══ Material for the task ══
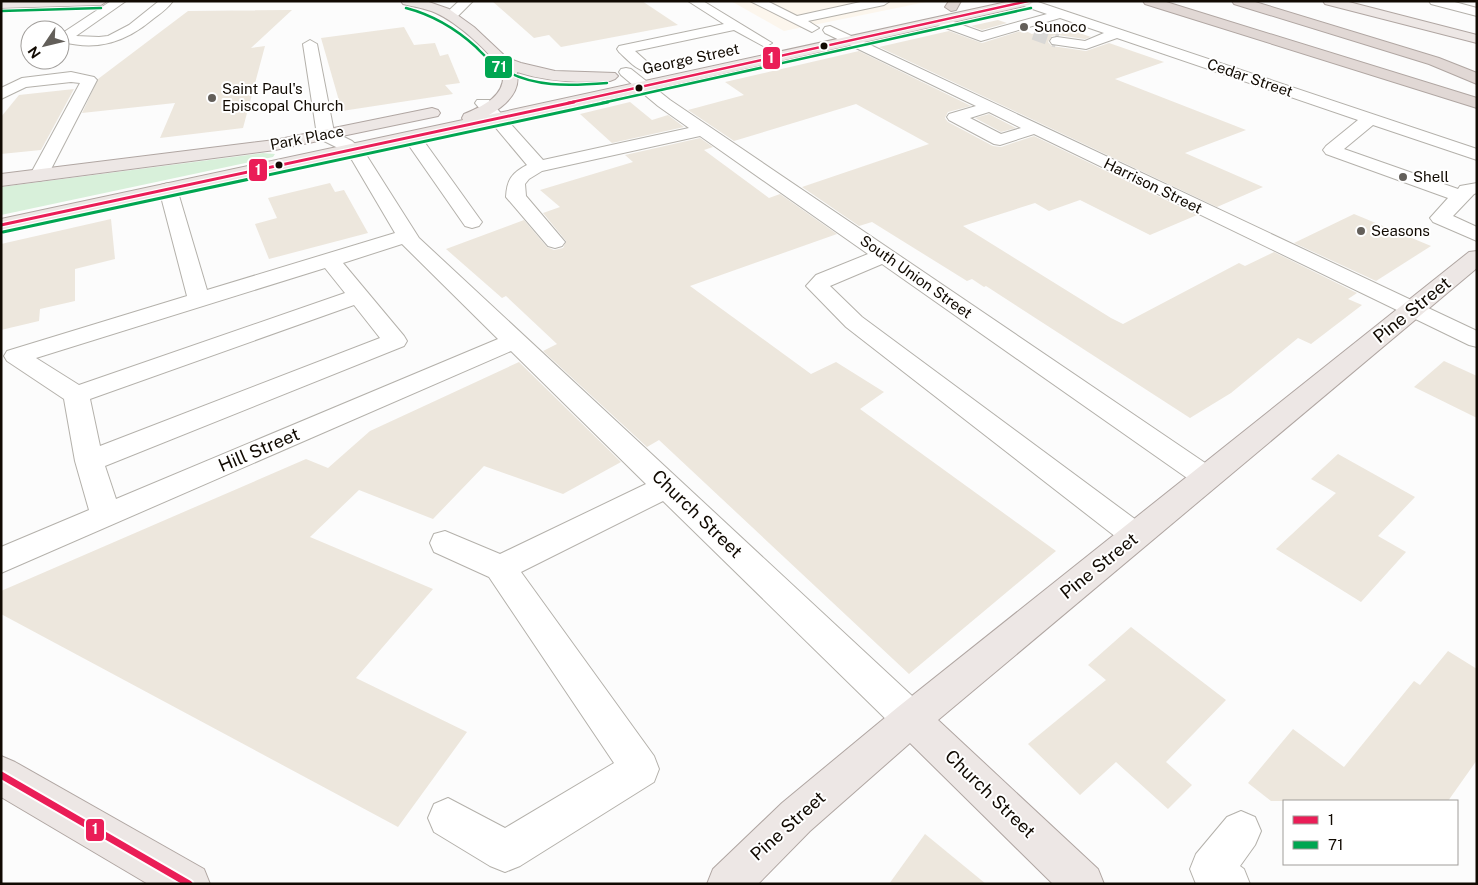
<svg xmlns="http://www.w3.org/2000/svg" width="1478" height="885" font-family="'Public Sans',sans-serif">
	<rect width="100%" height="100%" fill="#fcfcfc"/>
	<path fill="#fcf6ed" d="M731 1H931L784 31Z"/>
	<path fill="#d8f0da" d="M263 153 275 154 273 157 1 215V187Z"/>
	<g fill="#ede7dd">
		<path d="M492 1H642L678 25 561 47 549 35 534 38Z"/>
		<path d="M292 10 251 48 265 46 243 128 160 138 175 103 82 113 98 79 188 11Z"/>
		<path d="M998 20 1007 23 982 30 971 26Z"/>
		<path d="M1059 26 1091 37 1085 39 1057 35 1052 36 1048 42 1052 46 1086 51 1109 43 1164 62 1115 79 1246 130 1185 153 1263 187 1217 207 879 47 949 31 982 43 1024 30 1032 34Z"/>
		<path d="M404 27 414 45 435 43 440 56 448 54 460 83 445 85 453 94 342 111 321 38Z"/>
		<path d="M859 51 971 106 948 112 945 118 948 122 993 146 1001 147 1034 136 1197 215 1150 235 1080 200 1049 211 1035 203 963 226 1111 318 1123 324 1239 263 1245 266 1274 252 1357 293 1348 299 1362 305 1311 344 1298 338 1231 393 1190 418 986 286 984 287 972 279 967 281 872 222 859 226 802 187 929 144 856 104 734 141 688 110 744 95 725 82Z"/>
		<path d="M74 89 41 150 1 154V117L19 95Z"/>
		<path d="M630 102 652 120 668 115 684 127 612 143 580 114Z"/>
		<path d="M989 114 1016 128 1001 132 975 118Z"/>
		<path d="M700 138 713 147 704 150 769 198 780 194 837 234 690 286 811 374 836 362 884 392 860 409 1056 551 909 674 659 440 647 447 543 351 557 344 506 296 502 298 446 249 524 220 547 247 554 250 563 248 566 241 543 213 560 207 540 190 633 162 625 155Z"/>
		<path d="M330 183 335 192 344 190 368 233 269 259 255 224 277 218 268 198Z"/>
		<path d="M1354 214 1431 246 1376 281 1294 243Z"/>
		<path d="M111 219 115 259 75 269V301L40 309 39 321 1 330V244Z"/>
		<path d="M1444 361 1477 376V418L1414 387Z"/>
		<path d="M519 362 621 462 563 494 484 466 433 519 359 490 310 537 433 589 356 678 467 732 398 827 1 614V591L306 459 328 468 370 431Z"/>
		<path d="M1338 454 1415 497 1378 536 1406 552 1361 602 1276 549 1336 493 1311 479Z"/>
		<path d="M1131 627 1226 700 1166 762 1192 785 1168 809 1116 762 1080 795 1028 744 1106 680 1088 665Z"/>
		<path d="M1448 651 1477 669V760L1448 801H1271L1248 783 1293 729 1344 767 1414 681 1420 685Z"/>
		<path d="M925 834 986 884H889Z"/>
	</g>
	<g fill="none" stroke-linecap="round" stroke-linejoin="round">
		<path stroke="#d9d8d6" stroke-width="14" stroke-dasharray="14 7" stroke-linecap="butt" d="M1034 33 1057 41"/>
		<defs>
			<g id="minor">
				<path d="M111 1H126L76 36 99 37 108 36 129 25 159 1H173C168 8 160 14 153 19 126 42 98 51 63 42L61 39 64 32Z"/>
				<path d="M459 1H473L456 18H446L444 15Z"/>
				<path d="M688 1H703L772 43 765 47 734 30 635 51 654 68 652 71C639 74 628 60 619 52L617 49 619 46 724 24Z"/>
				<path d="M750 1H767L797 16 865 1H890L884 5 808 21 819 28 812 32Z"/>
				<path d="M1016 1H1035L1477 149V160L1373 125 1344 149 1458 189 1460 186 1477 183V193L1474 194 1453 216 1477 227V241L1433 222 1430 218 1448 198 1326 154 1323 150 1326 146 1358 120 1117 38 1086 49 1052 44 1050 41 1052 38 1057 37 1085 41 1104 33 1060 18 981 41 935 24 933 21 940 17 982 32 1047 14 1018 4Z"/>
				<path d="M1429 1H1451L1477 8V16L1431 4Z"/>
				<path d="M830 26 1477 331V347L1469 345 1034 134 1000 145 994 144 949 120 947 117 949 114 976 106 825 33 823 30 825 27ZM989 112 1021 128 1001 134 970 118Z"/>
				<path d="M310 40 317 44 334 132 352 141 365 153 419 238 924 707 929 719 924 731 911 736 898 731 663 501 521 572 654 756 659 769 654 782 520 866 505 872 490 866 434 832 428 818 434 804 448 798 505 828 614 763 489 577 434 552 430 543 434 534 445 531 500 554 646 484 511 351 1 573V547L89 510 75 461 64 399 7 361 4 356 7 351 187 296 159 189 161 185 168 183 175 185 177 189 207 290 395 233 352 160 340 149 320 139 317 135 303 44ZM402 244 498 339 116 499 105 466 404 346 407 341 404 336 343 263ZM325 268 345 293 79 385 36 358ZM354 305 380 338 100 446 90 399Z"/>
				<path d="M626 68 631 69 670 100 1217 471 1221 478 1217 485 1207 488 1197 485 882 264 830 286 862 317 1147 528 1151 536 1147 544 1136 548 1125 544 846 327 806 286 816 275 868 254 700 136 542 171 529 179 525 184 526 196 565 242 562 246 555 248 548 246 506 197C507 179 512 173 527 165L475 103 477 100H489L543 160 689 128 658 106 621 75 619 72 621 69Z"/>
				<path d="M71 72 94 77 97 80 48 175 46 179 39 181 32 179 30 175 80 83 71 82 26 87 1 99V88L22 78Z"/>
				<path d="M412 132 418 133 479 218 482 222 479 226 472 228 465 226 403 137 406 133Z"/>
				<path d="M1241 811 1255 817 1261 831 1255 845 1240 866 1244 869 1250 884H1196L1190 869 1196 854 1227 817Z"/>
			</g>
			<g id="major">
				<path d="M1 1H107L101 5 1 8Z"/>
				<path d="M401 1H426L449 9 474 27 507 58 521 63 555 71 615 73 618 76 615 79 610 81C578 83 548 82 517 72 521 92 505 106 489 115L1011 1H1035L1029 5 624 96 1 231V219L463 120 462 118 464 114C483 106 506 96 503 72 489 51 458 23 436 13 425 8 414 7 403 4Z"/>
				<path d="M1323 1H1345L1477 35V43L1325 4Z"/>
				<path d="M432 108 438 110 440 113 438 116 275 150 1 186V174L275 140Z"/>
				<path d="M1477 251V268L938 720 1098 869 1104 884H1053L910 743 810 831 758 884H707L713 869 782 803 898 707 1469 252Z"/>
				<path d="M1 756 15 762 204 869 210 884H148L1 797Z"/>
			</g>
			<g id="highway">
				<path d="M949 1H961L956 10 951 11 945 7Z"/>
				<path d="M1143 1H1163L1477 98V108L1145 4Z"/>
				<path d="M1232 1H1252L1439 58 1477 73V84L1429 64 1234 4Z"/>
			</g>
		</defs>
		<use href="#minor" stroke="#b4b1ab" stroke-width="2"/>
		<use href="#major" stroke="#b0a6a2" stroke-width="2"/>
		<use href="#highway" stroke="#b0a6a2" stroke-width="2"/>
		<use href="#minor" fill="#fff" fill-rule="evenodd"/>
		<use href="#major" fill="#ede7e5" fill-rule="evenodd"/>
		<use href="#highway" fill="#e1d8d5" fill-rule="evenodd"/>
		<defs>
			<path id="bus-1-far2" d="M568 103 1028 1"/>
			<path id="bus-1-far1" d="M1 225 574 102"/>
			<path id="bus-1" d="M1 775 189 884"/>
			<g id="bus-2-far1">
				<path d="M406 8C433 15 455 28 476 47 483 54 490 62 499 67 531 88 570 86 607 83"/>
				<path d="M1 11 101 8"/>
				<path d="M602 103 1031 8"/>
			</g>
			<path id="bus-2" d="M3 232 608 102"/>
		</defs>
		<use href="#bus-1-far2" stroke="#fff" stroke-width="4.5"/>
		<use href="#bus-1-far1" stroke="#fff" stroke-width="5.5"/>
		<use href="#bus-1" stroke="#fff" stroke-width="11"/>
		<use href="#bus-2-far1" stroke="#fff" stroke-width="4.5"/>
		<use href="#bus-2" stroke="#fff" stroke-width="5.5"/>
		<use href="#bus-1-far2" stroke="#ea1d57" stroke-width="2.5"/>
		<use href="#bus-1-far1" stroke="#ea1d57" stroke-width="3"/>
		<use href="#bus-1" stroke="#ea1d57" stroke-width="7"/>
		<use href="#bus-2-far1" stroke="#00a651" stroke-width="2.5"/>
		<use href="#bus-2" stroke="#00a651" stroke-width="3"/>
	</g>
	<g fill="#635f5a" stroke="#fff" stroke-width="2">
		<circle cx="1024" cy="27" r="5"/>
		<circle cx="212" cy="98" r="5"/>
		<circle cx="1403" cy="177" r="5"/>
		<circle cx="1361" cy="231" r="5"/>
	</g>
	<g fill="#110a02" stroke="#fff" stroke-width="2">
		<circle cx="824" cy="46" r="4.5"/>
		<circle cx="639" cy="88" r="4.5"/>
		<circle cx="279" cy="165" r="4.5"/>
	</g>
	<g text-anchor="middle" stroke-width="4" stroke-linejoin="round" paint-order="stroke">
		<g font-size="15" fill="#110a02" stroke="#fff" text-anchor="start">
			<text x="1034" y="32">Sunoco</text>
			<text x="222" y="94">Saint Paul's<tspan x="222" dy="17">Episcopal Church</tspan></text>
			<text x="1413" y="182">Shell</text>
			<text x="1371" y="236">Seasons</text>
		</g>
		<g font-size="15" fill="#110a02" stroke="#fff">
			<text transform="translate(691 59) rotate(-12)" y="5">George Street</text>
			<text transform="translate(1250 78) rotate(19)" y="5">Cedar Street</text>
			<text transform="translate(307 138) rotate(-11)" y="5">Park Place</text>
			<text transform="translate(1153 186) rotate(26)" y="5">Harrison Street</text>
			<text transform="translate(916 277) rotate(35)" y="5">South Union Street</text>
		</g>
		<g font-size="18" fill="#110a02" stroke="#fff">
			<text transform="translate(1412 310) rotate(-39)" y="6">Pine Street</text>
			<text transform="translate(259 450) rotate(-23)" y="6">Hill Street</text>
			<text transform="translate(697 514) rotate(44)" y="6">Church Street</text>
			<text transform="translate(1099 566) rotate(-39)" y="6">Pine Street</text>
			<text transform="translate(990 794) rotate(44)" y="6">Church Street</text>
			<text transform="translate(788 826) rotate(-42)" y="6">Pine Street</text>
		</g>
	</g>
	<g stroke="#fff" stroke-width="2">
		<rect x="762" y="46" width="19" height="24" rx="5" fill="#ea1d57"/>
		<rect x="484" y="55" width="29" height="24" rx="5" fill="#00a651"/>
		<rect x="248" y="158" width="20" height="24" rx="5" fill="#ea1d57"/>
		<rect x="85" y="818" width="20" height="24" rx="5" fill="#ea1d57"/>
	</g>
	<g font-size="14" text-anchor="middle" font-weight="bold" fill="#fff">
		<text x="771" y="63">1</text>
		<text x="499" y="72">71</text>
		<text x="258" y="175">1</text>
		<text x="95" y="834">1</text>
	</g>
	<rect width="1478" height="885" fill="none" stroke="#110a02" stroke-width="5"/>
	<rect x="1283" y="800" width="175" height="65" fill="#ffffff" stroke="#a09d9a"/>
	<rect x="1293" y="816" width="25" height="8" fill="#ea1d57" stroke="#a09d9a"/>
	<text x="1328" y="825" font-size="15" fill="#110a02">1</text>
	<rect x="1293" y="841" width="25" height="8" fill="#00a651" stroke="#a09d9a"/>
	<text x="1328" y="850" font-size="15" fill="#110a02">71</text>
	<g transform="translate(45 45) rotate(235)"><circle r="24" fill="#ffffff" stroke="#a09d9a"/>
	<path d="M0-4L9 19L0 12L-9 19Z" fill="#635f5a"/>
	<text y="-8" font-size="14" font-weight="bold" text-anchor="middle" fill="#110a02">N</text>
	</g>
</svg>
═══
_Exercise brief_: Could you find every line in the records above that has the string "round" and copy it?

_Answer to this task_:
	<g fill="none" stroke-linecap="round" stroke-linejoin="round">
	<g text-anchor="middle" stroke-width="4" stroke-linejoin="round" paint-order="stroke">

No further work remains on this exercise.